REQUIREMENT: Which lines of the data contain the string "сайтом"? List each of them in full, treating uppercase and lowercase as different.

INPUT MATERIAL:
>>>

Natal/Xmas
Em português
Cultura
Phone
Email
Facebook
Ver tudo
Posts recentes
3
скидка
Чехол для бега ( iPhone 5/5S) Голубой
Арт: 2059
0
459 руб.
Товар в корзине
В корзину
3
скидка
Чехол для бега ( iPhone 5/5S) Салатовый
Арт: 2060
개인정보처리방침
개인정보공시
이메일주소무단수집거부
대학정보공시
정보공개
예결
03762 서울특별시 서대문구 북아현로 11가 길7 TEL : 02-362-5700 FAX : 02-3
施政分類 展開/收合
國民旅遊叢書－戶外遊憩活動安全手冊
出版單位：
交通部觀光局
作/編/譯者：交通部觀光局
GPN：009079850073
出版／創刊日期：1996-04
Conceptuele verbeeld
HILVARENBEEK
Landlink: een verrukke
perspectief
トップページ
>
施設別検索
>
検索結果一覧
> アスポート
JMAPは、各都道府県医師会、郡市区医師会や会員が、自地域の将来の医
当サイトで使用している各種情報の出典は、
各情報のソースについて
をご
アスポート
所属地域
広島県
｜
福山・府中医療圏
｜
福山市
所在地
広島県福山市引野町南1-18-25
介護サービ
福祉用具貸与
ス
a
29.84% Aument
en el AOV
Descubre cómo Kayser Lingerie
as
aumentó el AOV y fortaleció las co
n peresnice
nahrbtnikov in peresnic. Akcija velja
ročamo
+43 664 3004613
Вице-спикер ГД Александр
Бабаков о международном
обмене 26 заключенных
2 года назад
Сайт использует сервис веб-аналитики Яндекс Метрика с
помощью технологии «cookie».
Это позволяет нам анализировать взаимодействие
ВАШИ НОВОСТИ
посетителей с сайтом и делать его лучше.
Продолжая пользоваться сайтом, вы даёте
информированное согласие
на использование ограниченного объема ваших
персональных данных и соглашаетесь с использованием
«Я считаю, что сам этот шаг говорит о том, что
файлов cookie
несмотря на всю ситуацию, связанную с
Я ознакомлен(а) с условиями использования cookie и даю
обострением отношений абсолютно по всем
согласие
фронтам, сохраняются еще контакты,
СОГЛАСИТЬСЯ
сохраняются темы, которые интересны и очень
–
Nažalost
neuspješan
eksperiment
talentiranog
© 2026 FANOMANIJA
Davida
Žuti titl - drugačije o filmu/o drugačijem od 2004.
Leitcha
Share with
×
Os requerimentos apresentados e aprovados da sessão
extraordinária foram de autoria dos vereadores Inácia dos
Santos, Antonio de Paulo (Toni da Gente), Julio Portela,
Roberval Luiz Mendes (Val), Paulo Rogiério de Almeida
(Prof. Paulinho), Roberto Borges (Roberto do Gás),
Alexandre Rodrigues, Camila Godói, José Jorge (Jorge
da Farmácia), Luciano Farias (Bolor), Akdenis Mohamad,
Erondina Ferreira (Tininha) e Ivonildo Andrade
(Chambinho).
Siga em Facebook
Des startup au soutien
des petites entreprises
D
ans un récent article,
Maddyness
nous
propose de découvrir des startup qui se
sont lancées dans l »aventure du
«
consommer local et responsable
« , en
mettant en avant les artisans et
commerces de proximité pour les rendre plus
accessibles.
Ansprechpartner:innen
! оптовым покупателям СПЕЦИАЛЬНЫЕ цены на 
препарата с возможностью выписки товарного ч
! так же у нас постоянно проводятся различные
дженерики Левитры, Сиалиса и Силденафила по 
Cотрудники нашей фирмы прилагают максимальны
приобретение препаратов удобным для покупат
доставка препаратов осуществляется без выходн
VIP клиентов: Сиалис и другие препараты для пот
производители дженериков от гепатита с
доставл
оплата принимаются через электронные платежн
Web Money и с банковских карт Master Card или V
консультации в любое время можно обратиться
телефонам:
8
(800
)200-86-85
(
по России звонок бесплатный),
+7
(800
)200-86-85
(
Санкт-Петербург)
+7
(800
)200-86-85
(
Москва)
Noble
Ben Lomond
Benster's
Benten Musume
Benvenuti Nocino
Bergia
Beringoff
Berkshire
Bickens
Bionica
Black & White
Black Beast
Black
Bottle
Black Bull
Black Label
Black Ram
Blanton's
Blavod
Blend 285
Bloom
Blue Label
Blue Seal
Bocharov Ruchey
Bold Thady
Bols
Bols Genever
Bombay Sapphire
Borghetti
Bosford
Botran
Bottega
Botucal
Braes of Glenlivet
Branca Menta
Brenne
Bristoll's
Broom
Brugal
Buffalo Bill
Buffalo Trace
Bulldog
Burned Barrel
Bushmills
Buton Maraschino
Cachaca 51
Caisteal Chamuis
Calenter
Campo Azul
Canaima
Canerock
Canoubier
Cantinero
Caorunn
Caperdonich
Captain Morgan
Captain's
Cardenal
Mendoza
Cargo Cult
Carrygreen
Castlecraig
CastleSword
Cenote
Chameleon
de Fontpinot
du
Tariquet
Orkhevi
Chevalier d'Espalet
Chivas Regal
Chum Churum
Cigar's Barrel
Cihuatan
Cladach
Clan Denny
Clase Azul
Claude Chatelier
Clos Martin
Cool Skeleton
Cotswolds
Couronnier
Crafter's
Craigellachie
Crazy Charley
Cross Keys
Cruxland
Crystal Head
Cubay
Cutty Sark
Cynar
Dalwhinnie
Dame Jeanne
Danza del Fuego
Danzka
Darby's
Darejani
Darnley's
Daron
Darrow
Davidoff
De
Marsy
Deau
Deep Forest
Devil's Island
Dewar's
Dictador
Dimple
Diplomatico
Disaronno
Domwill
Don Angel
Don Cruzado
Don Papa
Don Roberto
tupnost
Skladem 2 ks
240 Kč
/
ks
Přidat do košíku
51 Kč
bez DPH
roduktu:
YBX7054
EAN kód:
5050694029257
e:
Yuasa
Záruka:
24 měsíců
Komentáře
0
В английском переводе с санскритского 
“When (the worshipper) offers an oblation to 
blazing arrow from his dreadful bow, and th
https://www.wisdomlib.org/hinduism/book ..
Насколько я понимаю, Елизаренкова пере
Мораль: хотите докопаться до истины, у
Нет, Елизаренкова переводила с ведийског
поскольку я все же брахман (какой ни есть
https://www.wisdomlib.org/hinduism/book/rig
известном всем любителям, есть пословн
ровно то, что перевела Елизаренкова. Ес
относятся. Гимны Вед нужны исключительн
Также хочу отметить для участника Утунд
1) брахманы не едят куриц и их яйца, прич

<<<

FINISHED TASK:
посетителей с сайтом и делать его лучше.
Продолжая пользоваться сайтом, вы даёте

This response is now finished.